TASK DIRECTIONS:
Quote every line of text in the listing below word for word, leaving out the pictures.

(Recorded data)

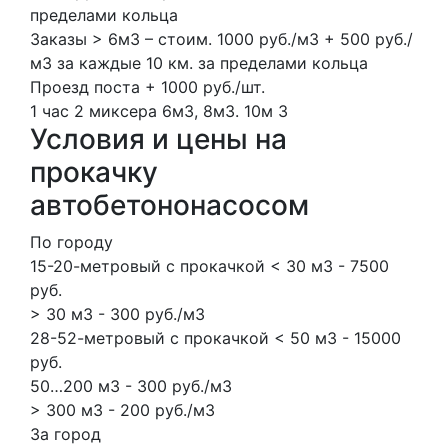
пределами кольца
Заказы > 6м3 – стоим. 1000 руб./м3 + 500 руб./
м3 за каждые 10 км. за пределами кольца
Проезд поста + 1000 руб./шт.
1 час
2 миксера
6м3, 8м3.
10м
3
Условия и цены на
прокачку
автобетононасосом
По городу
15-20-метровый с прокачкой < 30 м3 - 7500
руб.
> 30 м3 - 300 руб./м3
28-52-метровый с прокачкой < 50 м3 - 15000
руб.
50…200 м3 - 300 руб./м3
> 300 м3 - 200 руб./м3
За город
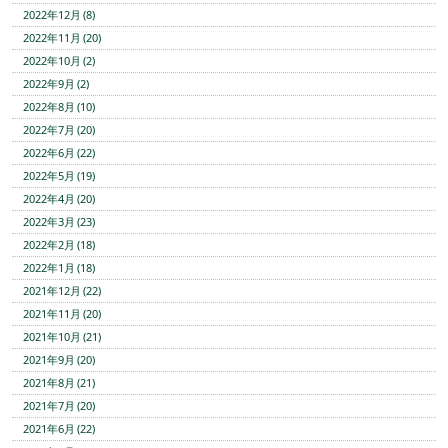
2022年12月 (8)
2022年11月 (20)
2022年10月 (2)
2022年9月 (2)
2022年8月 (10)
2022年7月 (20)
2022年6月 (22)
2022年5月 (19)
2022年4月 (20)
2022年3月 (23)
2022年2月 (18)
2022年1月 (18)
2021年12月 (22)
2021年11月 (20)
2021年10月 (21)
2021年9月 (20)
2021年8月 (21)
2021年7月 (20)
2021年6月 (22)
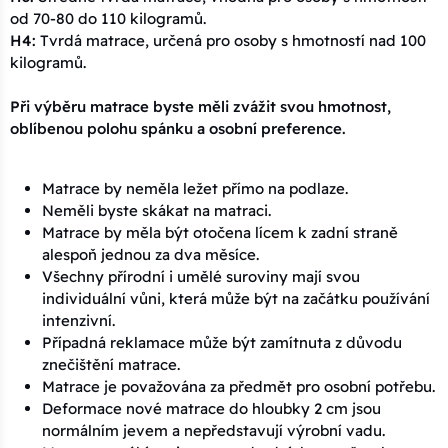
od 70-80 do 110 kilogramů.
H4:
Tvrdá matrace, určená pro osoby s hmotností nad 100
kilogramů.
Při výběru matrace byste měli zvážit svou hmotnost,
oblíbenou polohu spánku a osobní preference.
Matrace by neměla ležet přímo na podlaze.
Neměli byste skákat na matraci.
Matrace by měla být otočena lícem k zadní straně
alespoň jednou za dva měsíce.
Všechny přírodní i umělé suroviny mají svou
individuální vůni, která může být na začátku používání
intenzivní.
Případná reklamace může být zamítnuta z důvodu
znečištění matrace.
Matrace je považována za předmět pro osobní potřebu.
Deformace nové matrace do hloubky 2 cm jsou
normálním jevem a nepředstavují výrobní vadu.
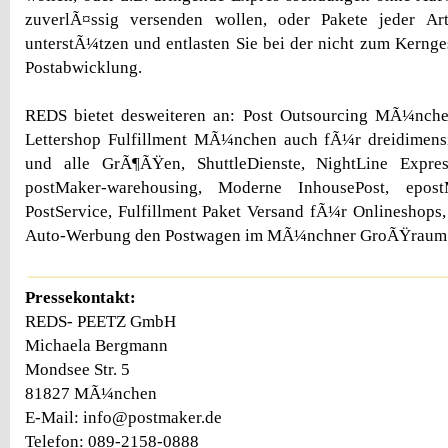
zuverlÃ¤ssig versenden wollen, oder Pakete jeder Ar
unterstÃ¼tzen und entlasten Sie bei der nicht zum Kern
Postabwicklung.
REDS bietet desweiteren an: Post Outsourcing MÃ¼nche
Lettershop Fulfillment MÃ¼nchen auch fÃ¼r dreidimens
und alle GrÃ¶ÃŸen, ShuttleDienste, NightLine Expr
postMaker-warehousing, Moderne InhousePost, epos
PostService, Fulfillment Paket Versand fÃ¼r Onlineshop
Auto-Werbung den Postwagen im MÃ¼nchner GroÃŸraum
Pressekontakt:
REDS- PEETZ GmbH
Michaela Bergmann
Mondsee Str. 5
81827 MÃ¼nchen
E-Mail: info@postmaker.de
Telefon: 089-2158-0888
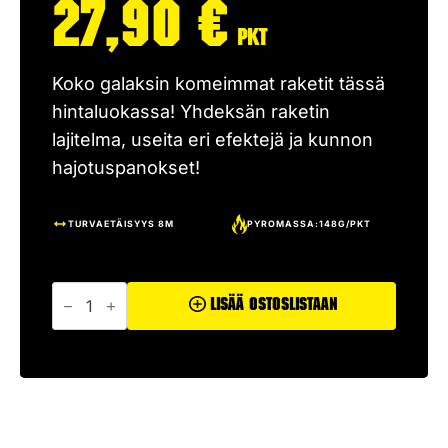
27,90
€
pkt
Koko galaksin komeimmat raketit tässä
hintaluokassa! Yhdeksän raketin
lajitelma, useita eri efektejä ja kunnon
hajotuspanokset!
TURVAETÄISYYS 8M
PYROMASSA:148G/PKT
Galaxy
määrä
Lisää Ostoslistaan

RESPONSE:
пределами кольца
Заказы > 6м3 – стоим. 1000 руб./м3 + 500 руб./
м3 за каждые 10 км. за пределами кольца
Проезд поста + 1000 руб./шт.
1 час
2 миксера
6м3, 8м3.
10м
3
Условия и цены на
прокачку
автобетононасосом
По городу
15-20-метровый с прокачкой < 30 м3 - 7500
руб.
> 30 м3 - 300 руб./м3
28-52-метровый с прокачкой < 50 м3 - 15000
руб.
50…200 м3 - 300 руб./м3
> 300 м3 - 200 руб./м3
За город
2022年12月 (8)
2022年11月 (20)
2022年10月 (2)
2022年9月 (2)
2022年8月 (10)
2022年7月 (20)
2022年6月 (22)
2022年5月 (19)
2022年4月 (20)
2022年3月 (23)
2022年2月 (18)
2022年1月 (18)
2021年12月 (22)
2021年11月 (20)
2021年10月 (21)
2021年9月 (20)
2021年8月 (21)
2021年7月 (20)
2021年6月 (22)
od 70-80 do 110 kilogramů.
H4:
Tvrdá matrace, určená pro osoby s hmotností nad 100
kilogramů.
Při výběru matrace byste měli zvážit svou hmotnost,
oblíbenou polohu spánku a osobní preference.
Matrace by neměla ležet přímo na podlaze.
Neměli byste skákat na matraci.
Matrace by měla být otočena lícem k zadní straně
alespoň jednou za dva měsíce.
Všechny přírodní i umělé suroviny mají svou
individuální vůni, která může být na začátku používání
intenzivní.
Případná reklamace může být zamítnuta z důvodu
znečištění matrace.
Matrace je považována za předmět pro osobní potřebu.
Deformace nové matrace do hloubky 2 cm jsou
normálním jevem a nepředstavují výrobní vadu.
zuverlÃ¤ssig versenden wollen, oder Pakete jeder Ar
unterstÃ¼tzen und entlasten Sie bei der nicht zum Kern
Postabwicklung.
REDS bietet desweiteren an: Post Outsourcing MÃ¼nche
Lettershop Fulfillment MÃ¼nchen auch fÃ¼r dreidimens
und alle GrÃ¶ÃŸen, ShuttleDienste, NightLine Expr
postMaker-warehousing, Moderne InhousePost, epos
PostService, Fulfillment Paket Versand fÃ¼r Onlineshop
Auto-Werbung den Postwagen im MÃ¼nchner GroÃŸraum
Pressekontakt:
REDS- PEETZ GmbH
Michaela Bergmann
Mondsee Str. 5
81827 MÃ¼nchen
E-Mail: info@postmaker.de
Telefon: 089-2158-0888
27,90
€
pkt
Koko galaksin komeimmat raketit tässä
hintaluokassa! Yhdeksän raketin
lajitelma, useita eri efektejä ja kunnon
hajotuspanokset!
TURVAETÄISYYS 8M
PYROMASSA:148G/PKT
Galaxy
määrä
Lisää Ostoslistaan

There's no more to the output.